Edward J. Kaminski, Jr. IBM System/390 Division, 522 South Road, Poughkeepsie, New York 12601 (eddiek@vnet.ibm.com). Mr. Kaminski received a B.S. in electrical engineering from Rensselaer Polytechnic Institute in 1987, joining IBM that same year. He is currently a Staff Engineer, and has worked on verification of shared L2 cache and system controller elements of the IBM S/390 systems: 6-way, 8-way, and 10-way IBM ES/9000, and S/390 G4. Mr. Kaminski received IBM Team Awards for his work on the 10-way IBM ES/9000 in 1993 and S/390 G3 common chip verification in 1996, and an IBM Invention Achievement Award for his work on the TIMEDIAG/GENRAND tools in 1995.

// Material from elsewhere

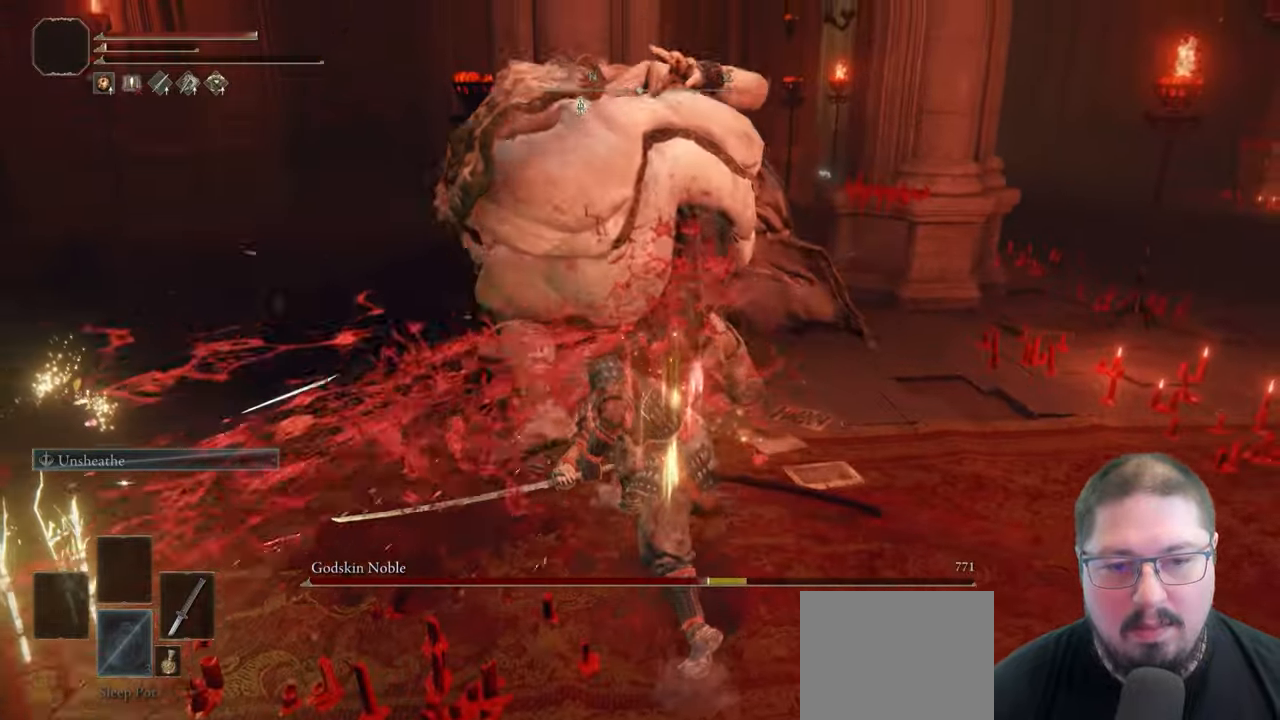
Gameplay with a controller (Xbox layout); each line is a JSON object with the inputs held at the frame after it. "button_events" lists button changes between this image and that frame as [ms after this image, input, new state], when the widget could be followed in between (sticks are given only as held states).
{"buttons": ["X"], "left_stick": "up", "right_stick": "center", "button_events": [[283, "X", "down"], [367, "X", "up"], [450, "X", "down"]]}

Thomas E. Gilbert IBM System/390 Division, 522 South Road, Poughkeepsie, New York 12601 (tgilbert@vnet.ibm.com). Mr. Gilbert joined IBM in 1974 and has held many technical and management positions. He is currently an Advisory Engineer in IBM S/390 design verification, working on the CMOS clock chip and system integration of the S/390 G4 system. His previous verification experiences include team leader and verification engineer in connection with various S/390 systems and CMOS channels. He has been working in design verification since 1984. Mr. Gilbert received an IBM Outstanding Innovation Award in 1988 for his work on I/O subsystem drivers, an IBM Outstanding Technical Achievement Award in 1990 for his work on scan-ring modeling, and an IBM Team Award for his work on the S/390 G3 common chip verification.

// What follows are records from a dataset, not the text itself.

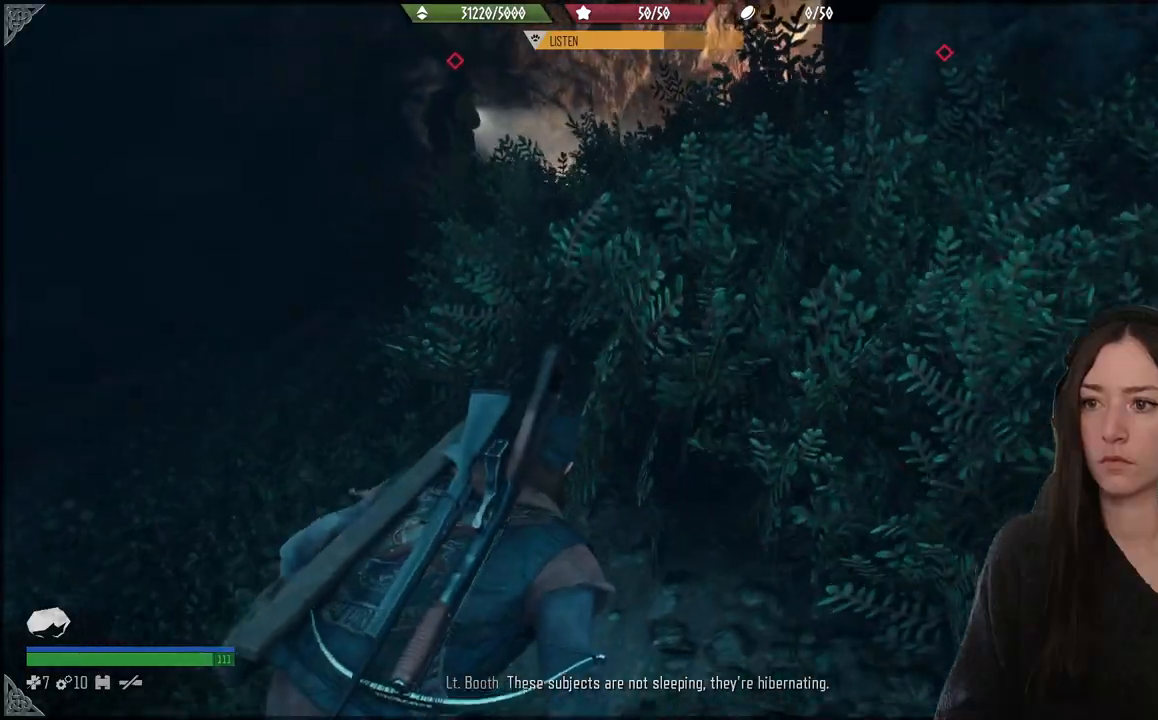
Gameplay with a controller (Xbox layout); each line is a JSON object with the inputs held at the frame after it. "events" lists button and stick changes between this image and that frame as [ms after this image, input, new state], when the widget could be followed in between. Not read: L3.
{"buttons": [], "left_stick": "up-right", "right_stick": "left", "events": [[233, "left_stick", "up-right"], [233, "right_stick", "left"]]}
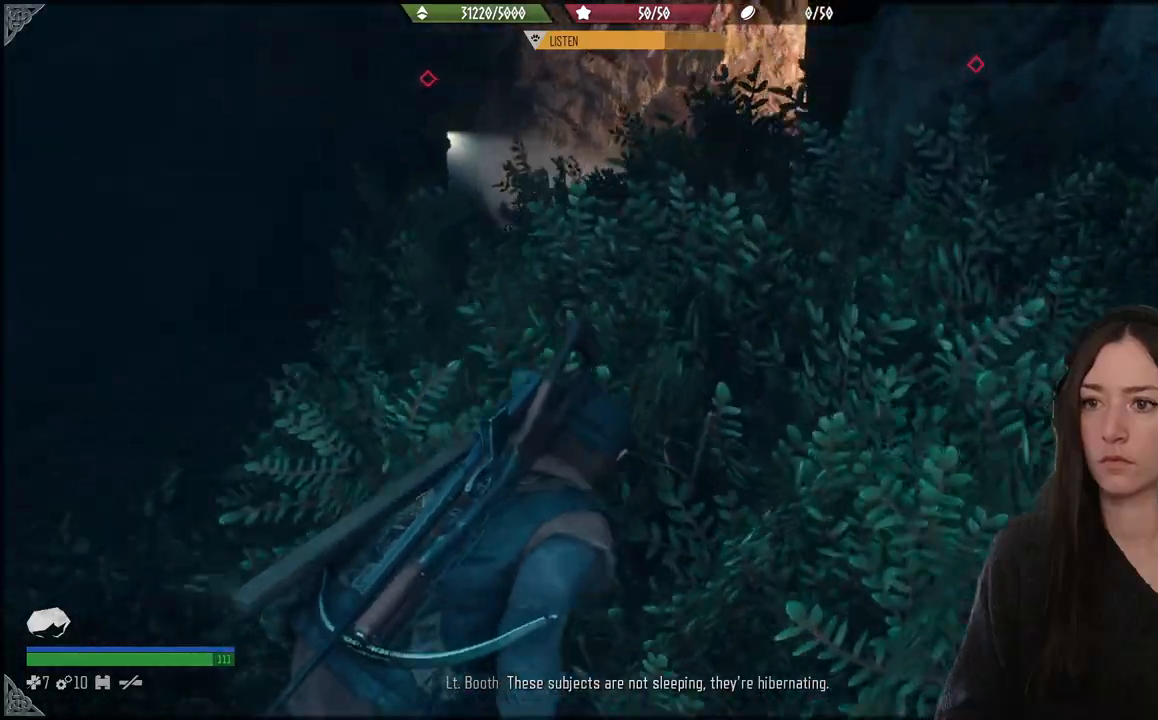
{"buttons": [], "left_stick": "center", "right_stick": "center", "events": [[417, "left_stick", "center"], [417, "right_stick", "center"]]}
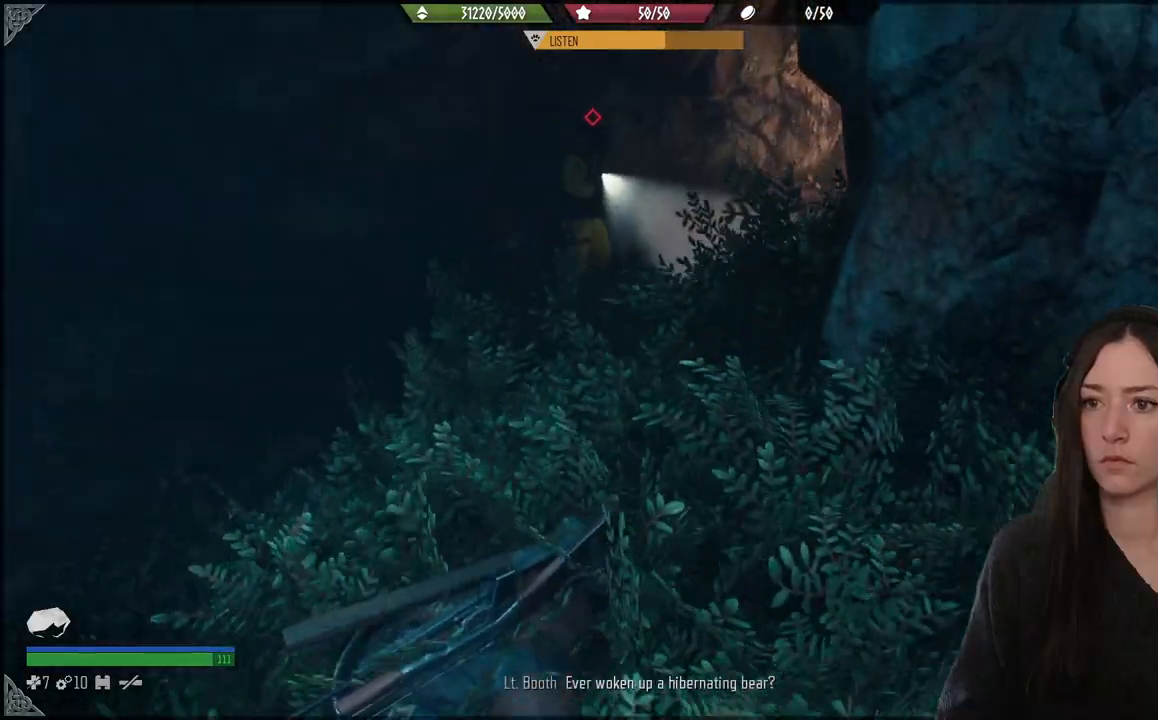
{"buttons": [], "left_stick": "up", "right_stick": "center", "events": [[183, "left_stick", "up"]]}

Steven M. Licker IBM System/390 Division, 522 South Road, Poughkeepsie, New York 12601 (slicker@vnet.ibm.com). Mr. Licker is an Advisory Engineer working in IBM S/390 design verification. He joined IBM in 1977, and has held a number of technical and management positions in engineering systems testing on the IBM 308X and 3090 projects. Mr. Licker has spent the last ten years doing processor and system simulation on the IBM ES/9000 and S/390 G4 systems. He received an IBM Team Award for S/390 G3 common chip verification in 1996.

Robert G. Sheldon IBM System/390 Division, 522 South Road, Poughkeepsie, New York 12601 (rgs@vnet.ibm.com). Mr. Sheldon is a Staff Programmer who, for the past twelve years, has worked on simulation accelerators (EVE) in support of IBM S/390 system simulation. He received an M.S. in computer science from Purdue University in 1976, and did postgraduate study at the University of California at Berkeley.

William D. Wollyung IBM System/390 Division, 522 South Road, Poughkeepsie, New York 12601 (bwollyung@vnet.ibm.com). Mr. Wollyung joined IBM in 1974, and has worked in the simulation area since 1983. He is currently an Advisory Engineer working on storage controller simulation; he also worked on the hardware design verification of the IBM ES/9000 and S/390 G4 processors. In 1989 Mr. Wollyung received an IBM Outstanding Technical Achievement Award for his work on 3090 S simulation, and in 1991 he received an IBM Gold Level Quality Award for his work on the 9121 simulation team.

William J. Lewis IBM System/390 Division, 522 South Road, Poughkeepsie, New York 12601 (wjlewis@vnet.ibm.com). Mr. Lewis joined IBM in 1982 and is currently an Advisory Programmer. He received a B.A. degree in computer science from the State University of New York at Oswego. He started in the hardware performance area working on workload characterization and storage hierarchy modeling. Mr. Lewis has been working on CP, storage, and I/O microcode verification since 1985, except for a brief return to performance to do CP modeling.

Robert J. Adkins IBM System/390 Division, 522 South Road, Poughkeepsie, New York 12601 (radkins@vnet.ibm.com). Mr. Adkins is a Staff Software Engineer who is currently working on storage controller element simulation. From 1985 through 1995, Mr. Adkins was responsible for hardware design verification of the IBM ES/9000 and S/390 G4 processors. In 1991 he received an IBM Outstanding Technical Achievement Award for his work on ES/9000 processor simulation.